DIRECTIONS: Go through the material below and please tally the lines that hold the word "ApplicationsApi"; the number alone is the answer.

RECORDS SHOWN:
◆ ◆ ◆
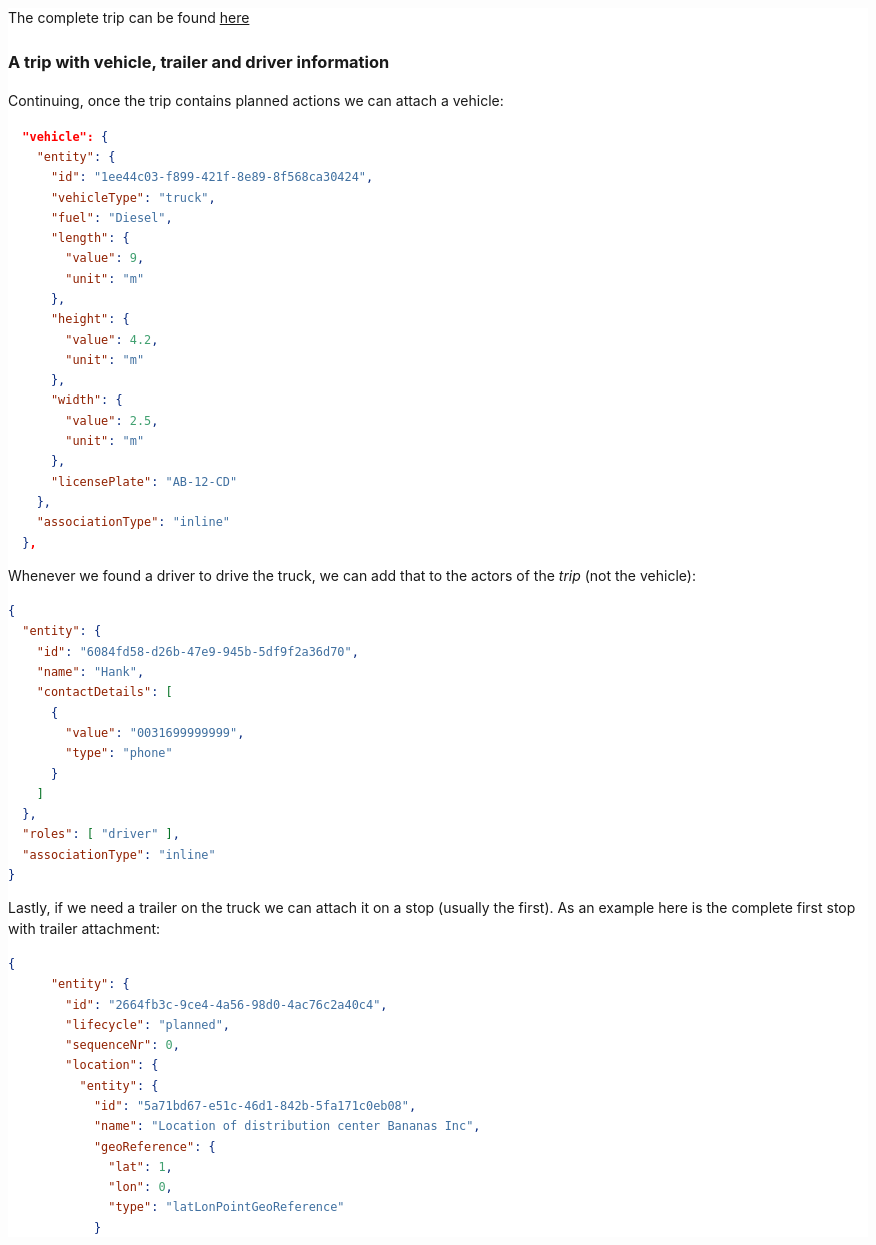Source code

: The complete trip can be found [here](json/trip_with_actions.json)

### A trip with vehicle, trailer and driver information

Continuing, once the trip contains planned actions we can attach a vehicle:
```json
  "vehicle": {
    "entity": {
      "id": "1ee44c03-f899-421f-8e89-8f568ca30424",
      "vehicleType": "truck",
      "fuel": "Diesel",
      "length": {
        "value": 9,
        "unit": "m"
      },
      "height": {
        "value": 4.2,
        "unit": "m"
      },
      "width": {
        "value": 2.5,
        "unit": "m"
      },
      "licensePlate": "AB-12-CD"
    },
    "associationType": "inline"
  },
```

Whenever we found a driver to drive the truck, we can add that to the actors of the _trip_ (not the vehicle):

```json
{
  "entity": {
    "id": "6084fd58-d26b-47e9-945b-5df9f2a36d70",
    "name": "Hank",
    "contactDetails": [
      {
        "value": "0031699999999",
        "type": "phone"
      }
    ]
  },
  "roles": [ "driver" ],
  "associationType": "inline"
}
```

Lastly, if we need a trailer on the truck we can attach it on a stop (usually the first). As an example here is the complete first stop with trailer attachment:

```json
{
      "entity": {
        "id": "2664fb3c-9ce4-4a56-98d0-4ac76c2a40c4",
        "lifecycle": "planned",
        "sequenceNr": 0,
        "location": {
          "entity": {
            "id": "5a71bd67-e51c-46d1-842b-5fa171c0eb08",
            "name": "Location of distribution center Bananas Inc",
            "geoReference": {
              "lat": 1,
              "lon": 0,
              "type": "latLonPointGeoReference"
            }
```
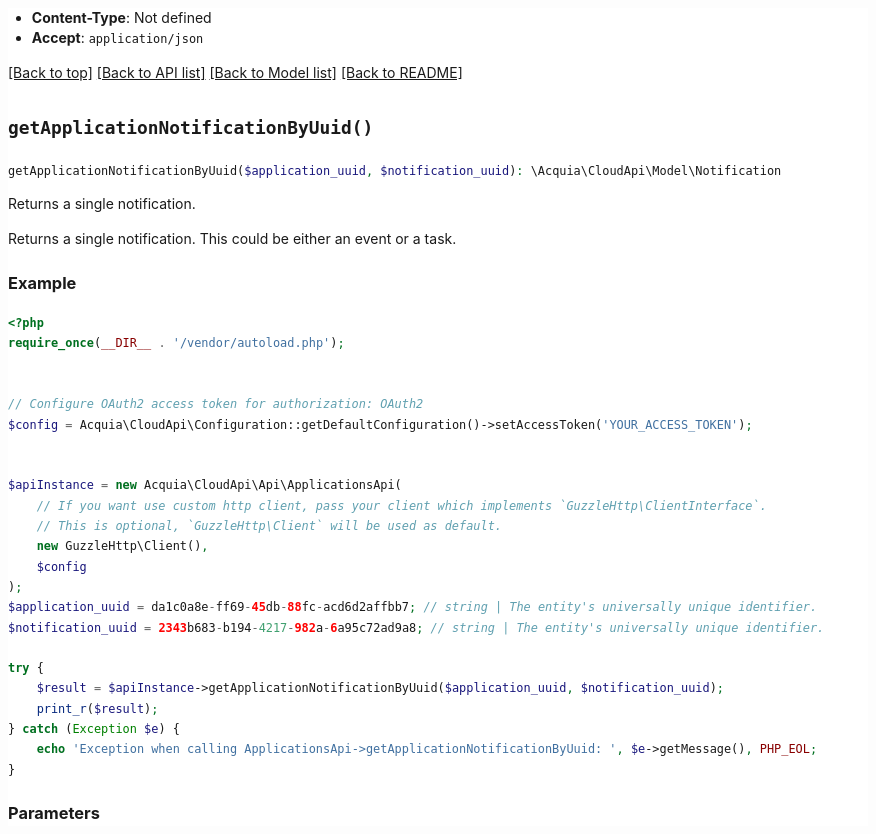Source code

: - **Content-Type**: Not defined
- **Accept**: `application/json`

[[Back to top]](#) [[Back to API list]](../../README.md#endpoints)
[[Back to Model list]](../../README.md#models)
[[Back to README]](../../README.md)

## `getApplicationNotificationByUuid()`

```php
getApplicationNotificationByUuid($application_uuid, $notification_uuid): \Acquia\CloudApi\Model\Notification
```

Returns a single notification.

Returns a single notification. This could be either an event or a task.

### Example

```php
<?php
require_once(__DIR__ . '/vendor/autoload.php');


// Configure OAuth2 access token for authorization: OAuth2
$config = Acquia\CloudApi\Configuration::getDefaultConfiguration()->setAccessToken('YOUR_ACCESS_TOKEN');


$apiInstance = new Acquia\CloudApi\Api\ApplicationsApi(
    // If you want use custom http client, pass your client which implements `GuzzleHttp\ClientInterface`.
    // This is optional, `GuzzleHttp\Client` will be used as default.
    new GuzzleHttp\Client(),
    $config
);
$application_uuid = da1c0a8e-ff69-45db-88fc-acd6d2affbb7; // string | The entity's universally unique identifier.
$notification_uuid = 2343b683-b194-4217-982a-6a95c72ad9a8; // string | The entity's universally unique identifier.

try {
    $result = $apiInstance->getApplicationNotificationByUuid($application_uuid, $notification_uuid);
    print_r($result);
} catch (Exception $e) {
    echo 'Exception when calling ApplicationsApi->getApplicationNotificationByUuid: ', $e->getMessage(), PHP_EOL;
}
```

### Parameters
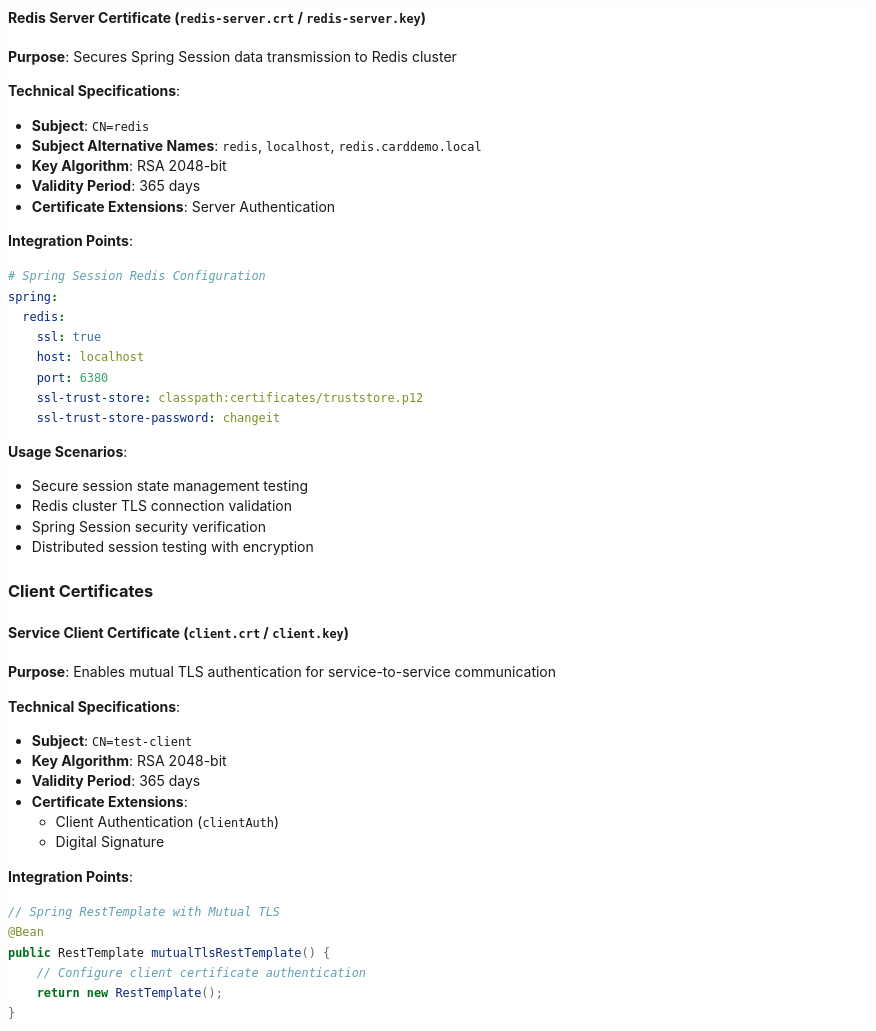#### Redis Server Certificate (`redis-server.crt` / `redis-server.key`)

**Purpose**: Secures Spring Session data transmission to Redis cluster

**Technical Specifications**:
- **Subject**: `CN=redis`
- **Subject Alternative Names**: `redis`, `localhost`, `redis.carddemo.local`
- **Key Algorithm**: RSA 2048-bit
- **Validity Period**: 365 days
- **Certificate Extensions**: Server Authentication

**Integration Points**:
```yaml
# Spring Session Redis Configuration
spring:
  redis:
    ssl: true
    host: localhost
    port: 6380
    ssl-trust-store: classpath:certificates/truststore.p12
    ssl-trust-store-password: changeit
```

**Usage Scenarios**:
- Secure session state management testing
- Redis cluster TLS connection validation
- Spring Session security verification
- Distributed session testing with encryption

### Client Certificates

#### Service Client Certificate (`client.crt` / `client.key`)

**Purpose**: Enables mutual TLS authentication for service-to-service communication

**Technical Specifications**:
- **Subject**: `CN=test-client`
- **Key Algorithm**: RSA 2048-bit
- **Validity Period**: 365 days
- **Certificate Extensions**: 
  - Client Authentication (`clientAuth`)
  - Digital Signature

**Integration Points**:
```java
// Spring RestTemplate with Mutual TLS
@Bean
public RestTemplate mutualTlsRestTemplate() {
    // Configure client certificate authentication
    return new RestTemplate();
}
```
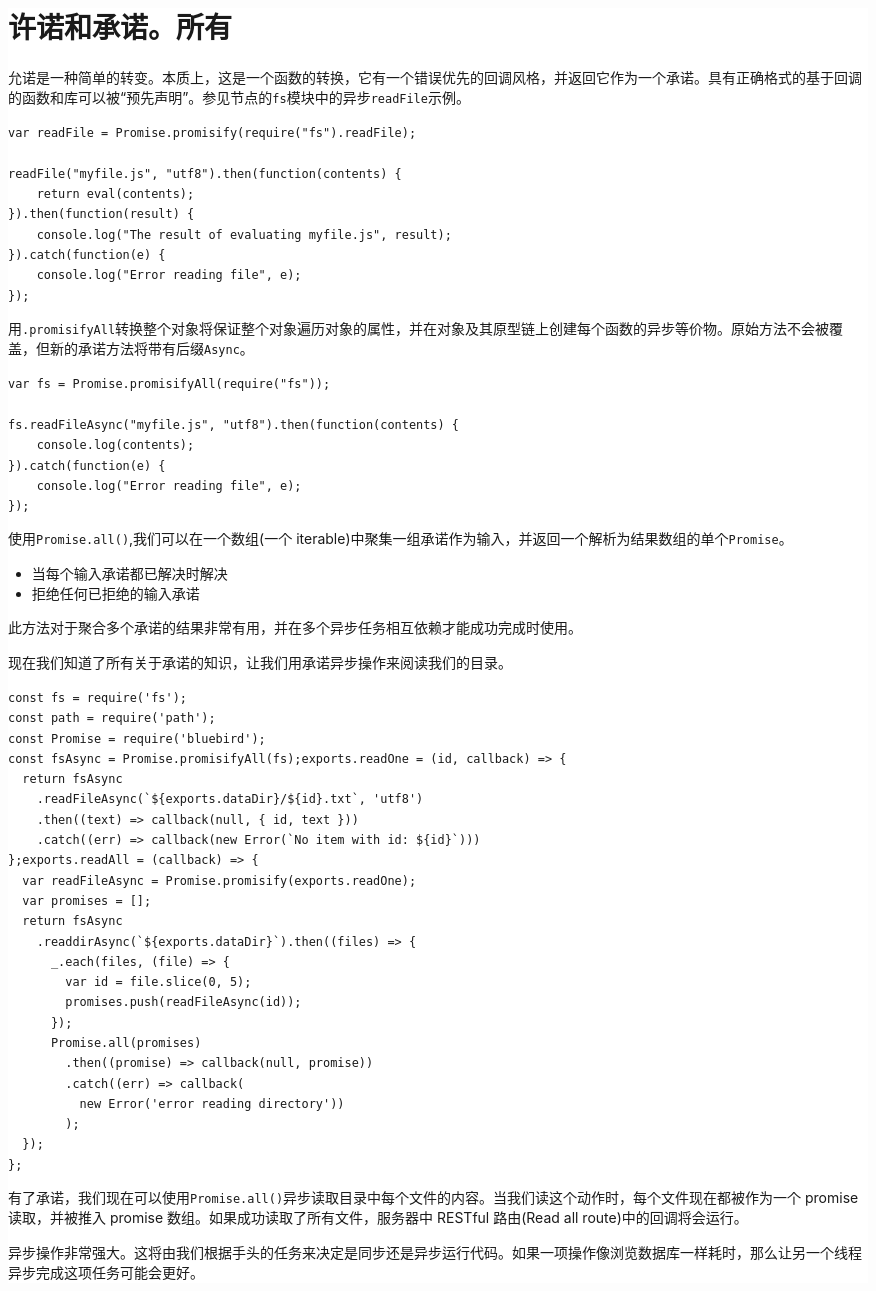# 许诺和承诺。所有

允诺是一种简单的转变。本质上，这是一个函数的转换，它有一个错误优先的回调风格，并返回它作为一个承诺。具有正确格式的基于回调的函数和库可以被“预先声明”。参见节点的`fs`模块中的异步`readFile`示例。

```
var readFile = Promise.promisify(require("fs").readFile);

readFile("myfile.js", "utf8").then(function(contents) {
    return eval(contents);
}).then(function(result) {
    console.log("The result of evaluating myfile.js", result);
}).catch(function(e) {
    console.log("Error reading file", e);
});
```

用`.promisifyAll`转换整个对象将保证整个对象遍历对象的属性，并在对象及其原型链上创建每个函数的异步等价物。原始方法不会被覆盖，但新的承诺方法将带有后缀`Async`。

```
var fs = Promise.promisifyAll(require("fs"));

fs.readFileAsync("myfile.js", "utf8").then(function(contents) {
    console.log(contents);
}).catch(function(e) {
    console.log("Error reading file", e);
});
```

使用`Promise.all()`,我们可以在一个数组(一个 iterable)中聚集一组承诺作为输入，并返回一个解析为结果数组的单个`Promise`。

*   当每个输入承诺都已解决时解决
*   拒绝任何已拒绝的输入承诺

此方法对于聚合多个承诺的结果非常有用，并在多个异步任务相互依赖才能成功完成时使用。

现在我们知道了所有关于承诺的知识，让我们用承诺异步操作来阅读我们的目录。

```
const fs = require('fs');
const path = require('path');
const Promise = require('bluebird');
const fsAsync = Promise.promisifyAll(fs);exports.readOne = (id, callback) => {
  return fsAsync
    .readFileAsync(`${exports.dataDir}/${id}.txt`, 'utf8')
    .then((text) => callback(null, { id, text }))
    .catch((err) => callback(new Error(`No item with id: ${id}`)))
};exports.readAll = (callback) => {
  var readFileAsync = Promise.promisify(exports.readOne);
  var promises = [];
  return fsAsync
    .readdirAsync(`${exports.dataDir}`).then((files) => {
      _.each(files, (file) => {
        var id = file.slice(0, 5);
        promises.push(readFileAsync(id));
      });
      Promise.all(promises)
        .then((promise) => callback(null, promise))
        .catch((err) => callback(
          new Error('error reading directory'))
        );
  });
};
```

有了承诺，我们现在可以使用`Promise.all()`异步读取目录中每个文件的内容。当我们读这个动作时，每个文件现在都被作为一个 promise 读取，并被推入 promise 数组。如果成功读取了所有文件，服务器中 RESTful 路由(Read all route)中的回调将会运行。

异步操作非常强大。这将由我们根据手头的任务来决定是同步还是异步运行代码。如果一项操作像浏览数据库一样耗时，那么让另一个线程异步完成这项任务可能会更好。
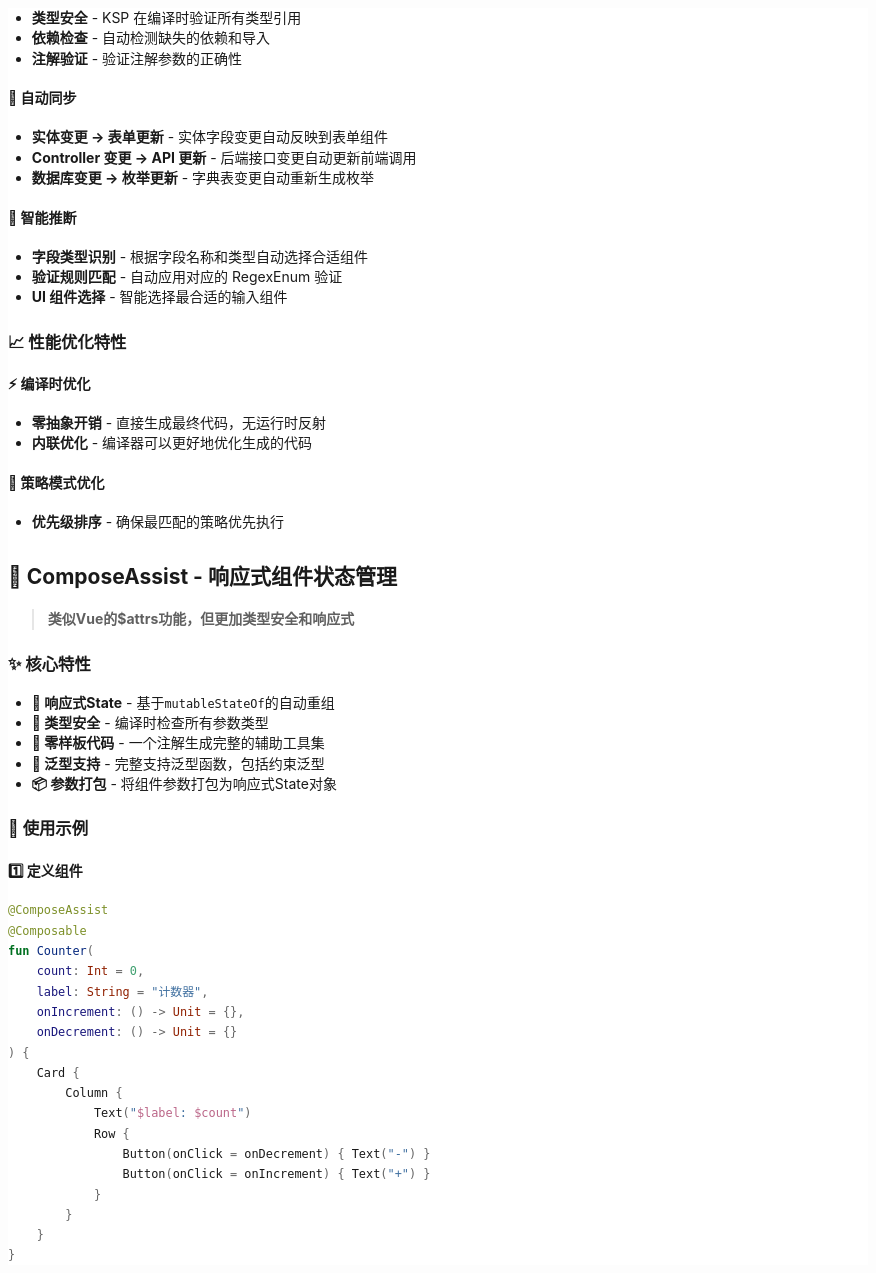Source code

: - **类型安全** - KSP 在编译时验证所有类型引用
- **依赖检查** - 自动检测缺失的依赖和导入
- **注解验证** - 验证注解参数的正确性

#### 🔄 **自动同步**

- **实体变更 → 表单更新** - 实体字段变更自动反映到表单组件
- **Controller 变更 → API 更新** - 后端接口变更自动更新前端调用
- **数据库变更 → 枚举更新** - 字典表变更自动重新生成枚举

#### 🎨 **智能推断**

- **字段类型识别** - 根据字段名称和类型自动选择合适组件
- **验证规则匹配** - 自动应用对应的 RegexEnum 验证
- **UI 组件选择** - 智能选择最合适的输入组件

### 📈 **性能优化特性**

#### ⚡ **编译时优化**

- **零抽象开销** - 直接生成最终代码，无运行时反射
- **内联优化** - 编译器可以更好地优化生成的代码

#### 🎯 **策略模式优化**

- **优先级排序** - 确保最匹配的策略优先执行

## 🎨 ComposeAssist - 响应式组件状态管理

> **类似Vue的$attrs功能，但更加类型安全和响应式**

### ✨ **核心特性**

- **🔄 响应式State** - 基于`mutableStateOf`的自动重组
- **🎯 类型安全** - 编译时检查所有参数类型
- **🚀 零样板代码** - 一个注解生成完整的辅助工具集
- **🧩 泛型支持** - 完整支持泛型函数，包括约束泛型
- **📦 参数打包** - 将组件参数打包为响应式State对象

### 🚀 **使用示例**

#### 1️⃣ **定义组件**

```kotlin
@ComposeAssist
@Composable
fun Counter(
    count: Int = 0,
    label: String = "计数器",
    onIncrement: () -> Unit = {},
    onDecrement: () -> Unit = {}
) {
    Card {
        Column {
            Text("$label: $count")
            Row {
                Button(onClick = onDecrement) { Text("-") }
                Button(onClick = onIncrement) { Text("+") }
            }
        }
    }
}
```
◆ ◆ ◆
ANSWER BELOW: 2